(Reuters) – Minneapolis Federal Reserve Bank President Neel Kashkari said Wednesday he is “open-minded” on either a 25 basis point or a 50 basis point rate hike at the U.S. central bank’s next meeting, adding that rates may ultimately need to go higher than the 5.4% level he had thought in December would be adequate.
“I think my colleagues agree with me that the risk of undertightening is greater than the risk of overtightening,” Kashkari told a Sioux Falls Business CEO event. Given that inflation in recent data has not receded as expected, he said, he may need to revise upward his own expected path for future Fed rate hikes.
The Fed raised interest rates last year faster than any time in the last 40 years to bring down high inflation. Policymakers reduced that pace at their most recent meeting Jan. 31-Feb. 1. At the time, Fed Chair Jerome Powell noted the beginnings of a disinflationary process, and the central bank lifted the policy rate just a quarter point, to 4.5%-4.75%.
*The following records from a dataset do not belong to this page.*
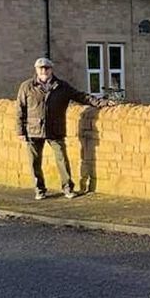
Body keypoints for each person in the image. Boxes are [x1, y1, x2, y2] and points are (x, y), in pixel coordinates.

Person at [16, 57, 114, 200]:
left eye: (46, 68)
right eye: (41, 68)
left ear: (51, 70)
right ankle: (39, 190)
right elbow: (20, 110)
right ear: (36, 70)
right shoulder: (27, 87)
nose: (44, 71)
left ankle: (68, 188)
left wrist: (101, 102)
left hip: (55, 129)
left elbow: (80, 96)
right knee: (34, 162)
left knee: (62, 160)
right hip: (33, 129)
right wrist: (20, 131)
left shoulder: (61, 86)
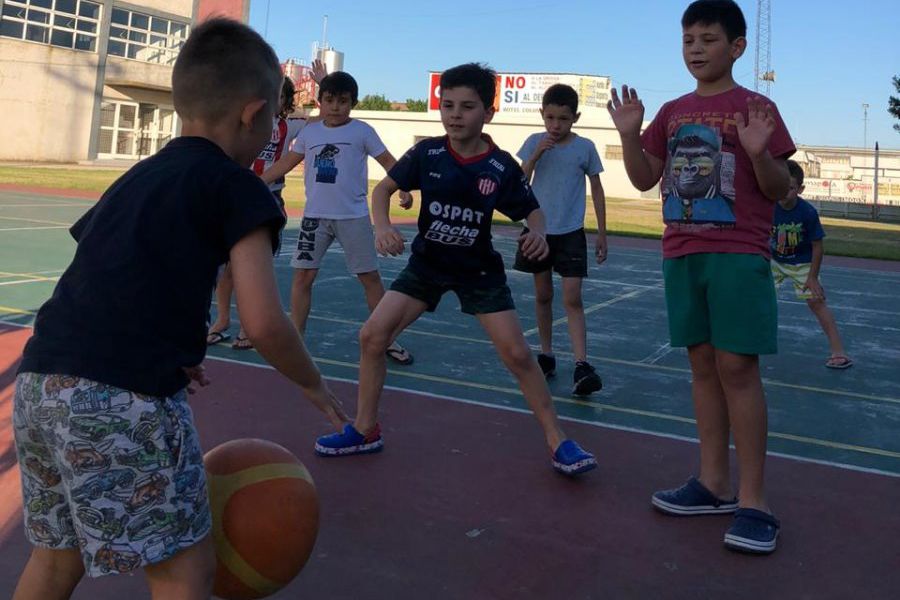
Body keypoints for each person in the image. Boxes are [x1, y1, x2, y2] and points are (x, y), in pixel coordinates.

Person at [11, 19, 347, 600]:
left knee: (55, 556)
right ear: (253, 114)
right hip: (123, 399)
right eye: (271, 119)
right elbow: (265, 322)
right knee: (184, 571)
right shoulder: (239, 187)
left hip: (41, 383)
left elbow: (108, 276)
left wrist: (169, 345)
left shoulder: (136, 177)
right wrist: (315, 387)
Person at [314, 63, 597, 477]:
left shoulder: (499, 166)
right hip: (427, 265)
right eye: (447, 105)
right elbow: (383, 190)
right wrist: (382, 226)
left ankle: (559, 441)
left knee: (518, 355)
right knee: (372, 336)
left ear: (489, 111)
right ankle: (364, 428)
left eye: (467, 106)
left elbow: (533, 211)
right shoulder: (427, 152)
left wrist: (537, 233)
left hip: (478, 271)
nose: (455, 114)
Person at [607, 0, 794, 553]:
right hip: (682, 251)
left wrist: (759, 154)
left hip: (738, 253)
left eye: (708, 39)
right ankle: (713, 483)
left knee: (737, 367)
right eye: (688, 39)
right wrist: (628, 133)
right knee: (702, 365)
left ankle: (755, 500)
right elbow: (645, 180)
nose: (695, 49)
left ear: (736, 47)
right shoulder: (670, 111)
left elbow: (780, 187)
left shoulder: (756, 106)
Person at [261, 71, 415, 365]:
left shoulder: (362, 132)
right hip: (313, 219)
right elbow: (284, 163)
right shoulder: (309, 134)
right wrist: (255, 182)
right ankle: (296, 338)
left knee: (369, 278)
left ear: (353, 103)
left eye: (343, 101)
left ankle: (387, 338)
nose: (335, 107)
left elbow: (389, 162)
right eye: (329, 100)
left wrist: (404, 187)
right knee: (303, 277)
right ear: (320, 102)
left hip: (353, 218)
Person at [207, 70, 321, 350]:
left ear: (286, 101)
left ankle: (249, 326)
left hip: (268, 199)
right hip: (235, 198)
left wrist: (320, 84)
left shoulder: (290, 126)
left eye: (280, 96)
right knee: (226, 267)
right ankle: (222, 321)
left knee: (252, 267)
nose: (274, 100)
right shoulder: (242, 122)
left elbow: (321, 119)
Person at [514, 83, 607, 396]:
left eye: (563, 119)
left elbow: (596, 188)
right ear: (542, 114)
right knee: (542, 295)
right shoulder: (533, 143)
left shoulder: (585, 148)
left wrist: (602, 233)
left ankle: (582, 363)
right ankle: (546, 353)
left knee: (572, 298)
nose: (555, 125)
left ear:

Since then, inflation data has come in stronger than had been expected, with prices by the Fed’s preferred index rising 5.4% in January from a year earlier, faster than in December and far above the Fed’s 2% target.
Meanwhile the labor market has been, in Kashkari’s words, “hot,” with the unemployment rate falling to 3.4% in January, the lowest since 1969.
Fed policymakers will release their next forecasts for the appropriate rate path at the close of their next meeting, later this month. Kashkari said he is leaning towards penciling in a path for rates to an end point higher than the 5.4% he had previously seen.